Since the first case of covid-19 was confirmed in the U.S., public health officials have called for more testing, both as a means of understanding how many people were infected and isolating people with the virus before they can infect others. 

Deborah Birx, the Trump administration's coronavirus response coordinator, shifted the emphasis of the debate slightly, telling CBS that mass testing in areas that do not have known outbreaks of the virus could be counterproductive. 

"Testing needs to be focused critically where you start to see early evidence [of transmission] because no test is 100% specific and 100% sensitive," she said. "And so if you test and overtest in areas where there isn't virus, you can end up with false positives and false negatives." 

Experts agree that future testing will need to focus aggressively on outbreaks and be accompanied by tracing contact of the people who may have been exposed to the infected patient.
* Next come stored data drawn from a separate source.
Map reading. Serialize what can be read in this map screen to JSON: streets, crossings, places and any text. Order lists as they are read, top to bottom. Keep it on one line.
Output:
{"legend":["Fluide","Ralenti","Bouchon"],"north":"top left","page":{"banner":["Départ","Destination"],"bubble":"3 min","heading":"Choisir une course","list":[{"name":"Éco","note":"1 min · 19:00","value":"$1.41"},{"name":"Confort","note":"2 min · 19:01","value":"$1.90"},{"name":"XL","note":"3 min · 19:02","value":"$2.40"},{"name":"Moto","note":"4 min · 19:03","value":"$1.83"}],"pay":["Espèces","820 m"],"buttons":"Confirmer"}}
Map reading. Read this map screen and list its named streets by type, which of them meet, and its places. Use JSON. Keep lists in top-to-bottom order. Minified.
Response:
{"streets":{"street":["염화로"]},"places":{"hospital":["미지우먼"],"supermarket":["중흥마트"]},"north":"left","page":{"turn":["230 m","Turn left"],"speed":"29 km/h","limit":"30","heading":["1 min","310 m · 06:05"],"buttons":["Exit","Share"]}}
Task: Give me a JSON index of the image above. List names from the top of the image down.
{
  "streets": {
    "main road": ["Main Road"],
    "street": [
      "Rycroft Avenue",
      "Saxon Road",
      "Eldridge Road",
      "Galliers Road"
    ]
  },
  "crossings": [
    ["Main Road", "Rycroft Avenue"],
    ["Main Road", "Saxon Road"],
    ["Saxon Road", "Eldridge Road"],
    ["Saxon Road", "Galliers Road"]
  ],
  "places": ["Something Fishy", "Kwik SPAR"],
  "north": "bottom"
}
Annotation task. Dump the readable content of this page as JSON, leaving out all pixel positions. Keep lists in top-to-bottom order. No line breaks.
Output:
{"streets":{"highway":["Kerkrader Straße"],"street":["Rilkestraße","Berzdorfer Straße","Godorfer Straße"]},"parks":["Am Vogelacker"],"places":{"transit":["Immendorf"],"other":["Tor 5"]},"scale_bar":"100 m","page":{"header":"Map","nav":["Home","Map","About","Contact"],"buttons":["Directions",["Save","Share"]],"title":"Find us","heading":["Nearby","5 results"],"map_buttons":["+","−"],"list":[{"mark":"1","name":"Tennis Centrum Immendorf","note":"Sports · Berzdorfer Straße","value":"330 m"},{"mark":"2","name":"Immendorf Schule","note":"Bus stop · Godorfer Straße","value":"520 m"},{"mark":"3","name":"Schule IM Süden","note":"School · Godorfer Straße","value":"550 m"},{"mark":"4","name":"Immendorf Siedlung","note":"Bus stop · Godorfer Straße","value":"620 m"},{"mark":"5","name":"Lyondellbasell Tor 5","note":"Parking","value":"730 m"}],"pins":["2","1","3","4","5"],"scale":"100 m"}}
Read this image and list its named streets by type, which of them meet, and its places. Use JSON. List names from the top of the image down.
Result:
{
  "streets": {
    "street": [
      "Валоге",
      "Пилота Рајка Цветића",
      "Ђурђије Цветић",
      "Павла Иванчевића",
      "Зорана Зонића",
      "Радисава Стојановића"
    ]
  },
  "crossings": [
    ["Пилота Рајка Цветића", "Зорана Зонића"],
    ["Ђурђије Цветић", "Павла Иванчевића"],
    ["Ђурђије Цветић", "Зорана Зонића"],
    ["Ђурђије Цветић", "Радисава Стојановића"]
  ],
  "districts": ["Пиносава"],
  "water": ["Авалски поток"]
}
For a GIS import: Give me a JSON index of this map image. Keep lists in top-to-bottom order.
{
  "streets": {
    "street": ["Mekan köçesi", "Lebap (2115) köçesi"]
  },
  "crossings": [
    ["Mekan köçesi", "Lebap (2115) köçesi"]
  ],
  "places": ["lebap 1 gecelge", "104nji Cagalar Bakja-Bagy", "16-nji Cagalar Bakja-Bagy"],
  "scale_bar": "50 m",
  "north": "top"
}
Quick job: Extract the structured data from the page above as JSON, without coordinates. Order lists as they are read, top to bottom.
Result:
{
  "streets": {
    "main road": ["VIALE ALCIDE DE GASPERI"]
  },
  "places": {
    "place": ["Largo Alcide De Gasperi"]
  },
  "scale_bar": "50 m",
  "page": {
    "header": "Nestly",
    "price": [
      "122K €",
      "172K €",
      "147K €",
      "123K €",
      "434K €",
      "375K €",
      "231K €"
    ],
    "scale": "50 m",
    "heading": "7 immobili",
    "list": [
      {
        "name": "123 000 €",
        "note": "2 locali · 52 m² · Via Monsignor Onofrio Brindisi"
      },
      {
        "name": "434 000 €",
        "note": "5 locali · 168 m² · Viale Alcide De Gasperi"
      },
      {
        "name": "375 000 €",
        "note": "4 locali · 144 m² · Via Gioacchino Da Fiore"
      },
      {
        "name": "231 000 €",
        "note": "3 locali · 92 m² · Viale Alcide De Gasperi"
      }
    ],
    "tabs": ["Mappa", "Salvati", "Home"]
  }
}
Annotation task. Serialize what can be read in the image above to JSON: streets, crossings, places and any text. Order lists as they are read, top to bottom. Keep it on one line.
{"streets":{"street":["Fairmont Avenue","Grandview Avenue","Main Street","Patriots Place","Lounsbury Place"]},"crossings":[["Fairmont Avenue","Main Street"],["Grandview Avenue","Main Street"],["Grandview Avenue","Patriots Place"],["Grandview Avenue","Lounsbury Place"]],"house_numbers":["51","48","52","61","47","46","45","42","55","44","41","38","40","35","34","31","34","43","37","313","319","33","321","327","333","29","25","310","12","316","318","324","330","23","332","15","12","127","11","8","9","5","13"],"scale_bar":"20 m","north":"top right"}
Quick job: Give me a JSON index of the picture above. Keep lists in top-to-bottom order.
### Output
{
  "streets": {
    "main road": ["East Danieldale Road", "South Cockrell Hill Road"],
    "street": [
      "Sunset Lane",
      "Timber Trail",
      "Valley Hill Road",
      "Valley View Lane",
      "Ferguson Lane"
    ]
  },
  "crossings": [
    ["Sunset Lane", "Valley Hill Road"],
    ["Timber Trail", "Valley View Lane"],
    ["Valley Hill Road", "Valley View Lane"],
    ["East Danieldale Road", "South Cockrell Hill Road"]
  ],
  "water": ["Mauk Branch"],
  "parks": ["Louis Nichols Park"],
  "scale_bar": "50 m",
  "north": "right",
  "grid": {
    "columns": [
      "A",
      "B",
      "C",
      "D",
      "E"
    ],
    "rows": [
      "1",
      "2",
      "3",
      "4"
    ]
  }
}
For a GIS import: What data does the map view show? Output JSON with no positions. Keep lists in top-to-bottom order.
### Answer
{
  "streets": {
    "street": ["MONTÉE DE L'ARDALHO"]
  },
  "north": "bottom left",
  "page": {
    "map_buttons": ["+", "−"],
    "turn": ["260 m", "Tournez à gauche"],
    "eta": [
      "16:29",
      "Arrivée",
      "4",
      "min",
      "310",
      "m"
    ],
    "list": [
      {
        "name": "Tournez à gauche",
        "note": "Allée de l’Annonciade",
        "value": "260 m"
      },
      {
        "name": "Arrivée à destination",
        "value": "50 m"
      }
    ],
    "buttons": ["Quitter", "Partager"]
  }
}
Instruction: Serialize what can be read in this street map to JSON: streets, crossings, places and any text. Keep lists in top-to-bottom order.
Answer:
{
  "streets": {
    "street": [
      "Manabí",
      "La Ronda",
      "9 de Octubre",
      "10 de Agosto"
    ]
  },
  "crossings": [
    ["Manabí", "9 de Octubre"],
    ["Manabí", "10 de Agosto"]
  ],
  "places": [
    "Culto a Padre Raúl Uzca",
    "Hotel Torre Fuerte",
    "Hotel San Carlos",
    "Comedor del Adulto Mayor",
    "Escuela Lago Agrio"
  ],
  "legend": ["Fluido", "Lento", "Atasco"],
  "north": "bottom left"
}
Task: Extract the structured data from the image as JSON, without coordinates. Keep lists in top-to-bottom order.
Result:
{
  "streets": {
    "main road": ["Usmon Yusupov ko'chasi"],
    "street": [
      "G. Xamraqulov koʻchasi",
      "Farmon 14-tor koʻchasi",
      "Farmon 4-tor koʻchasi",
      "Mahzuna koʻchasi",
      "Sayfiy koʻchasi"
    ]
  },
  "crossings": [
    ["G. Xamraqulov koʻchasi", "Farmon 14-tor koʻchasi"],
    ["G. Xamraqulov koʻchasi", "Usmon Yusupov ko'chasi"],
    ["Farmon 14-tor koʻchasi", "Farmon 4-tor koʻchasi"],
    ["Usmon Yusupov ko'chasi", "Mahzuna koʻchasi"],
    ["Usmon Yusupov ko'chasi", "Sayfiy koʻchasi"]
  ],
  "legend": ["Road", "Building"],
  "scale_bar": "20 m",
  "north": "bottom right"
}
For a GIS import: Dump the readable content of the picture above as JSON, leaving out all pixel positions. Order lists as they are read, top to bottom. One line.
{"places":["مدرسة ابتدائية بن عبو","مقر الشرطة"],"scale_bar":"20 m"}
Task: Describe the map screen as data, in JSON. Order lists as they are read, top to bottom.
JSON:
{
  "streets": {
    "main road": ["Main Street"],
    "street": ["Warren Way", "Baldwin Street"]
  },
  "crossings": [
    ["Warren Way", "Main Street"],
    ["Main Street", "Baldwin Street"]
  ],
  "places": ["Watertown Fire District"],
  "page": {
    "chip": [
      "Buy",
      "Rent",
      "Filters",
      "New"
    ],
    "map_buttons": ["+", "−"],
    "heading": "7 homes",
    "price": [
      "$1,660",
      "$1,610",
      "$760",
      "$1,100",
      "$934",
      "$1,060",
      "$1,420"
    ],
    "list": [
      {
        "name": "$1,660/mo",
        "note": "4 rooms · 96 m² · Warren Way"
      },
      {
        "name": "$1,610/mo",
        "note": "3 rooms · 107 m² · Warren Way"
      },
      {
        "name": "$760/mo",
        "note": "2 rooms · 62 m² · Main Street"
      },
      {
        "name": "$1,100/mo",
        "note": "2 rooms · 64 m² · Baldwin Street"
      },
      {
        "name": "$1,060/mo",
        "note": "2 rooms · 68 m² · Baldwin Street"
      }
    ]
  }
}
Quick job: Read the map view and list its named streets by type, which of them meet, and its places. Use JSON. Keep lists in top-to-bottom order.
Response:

But before that can occur, health officials say they need much more testing to develop baselines that will indicate when a new outbreak is happening. 

Birx said the White House task force was "working with every laboratory director across the country . . . to really understand and find solutions for them on their issues related to supplies." 

She questioned whether nearly a million tests a day were necessary and emphasized that outbreaks have to be addressed on a case-by-case basis, rather than with a single national approach. 

"This has to be looked at as a community by community," she said, resisting questions about when the country would know that it was safe to begin a return to normal life. "It needs to be down to the communities so the communities can see what happens in their communities and make decisions with the local and health officials and the state officials, what can be opened and what needs to remain closed." 

Some communities have decided that time is now. 

In Florida, local officials allowed the public back onto some beaches, after Republican Gov. Ron DeSantis on Friday said beachfront governments could make those decisions on their own. 

Despite admonitions to maintain social distancing, local news showed photos and videos of shoreline dotted with people closer than six feet apart.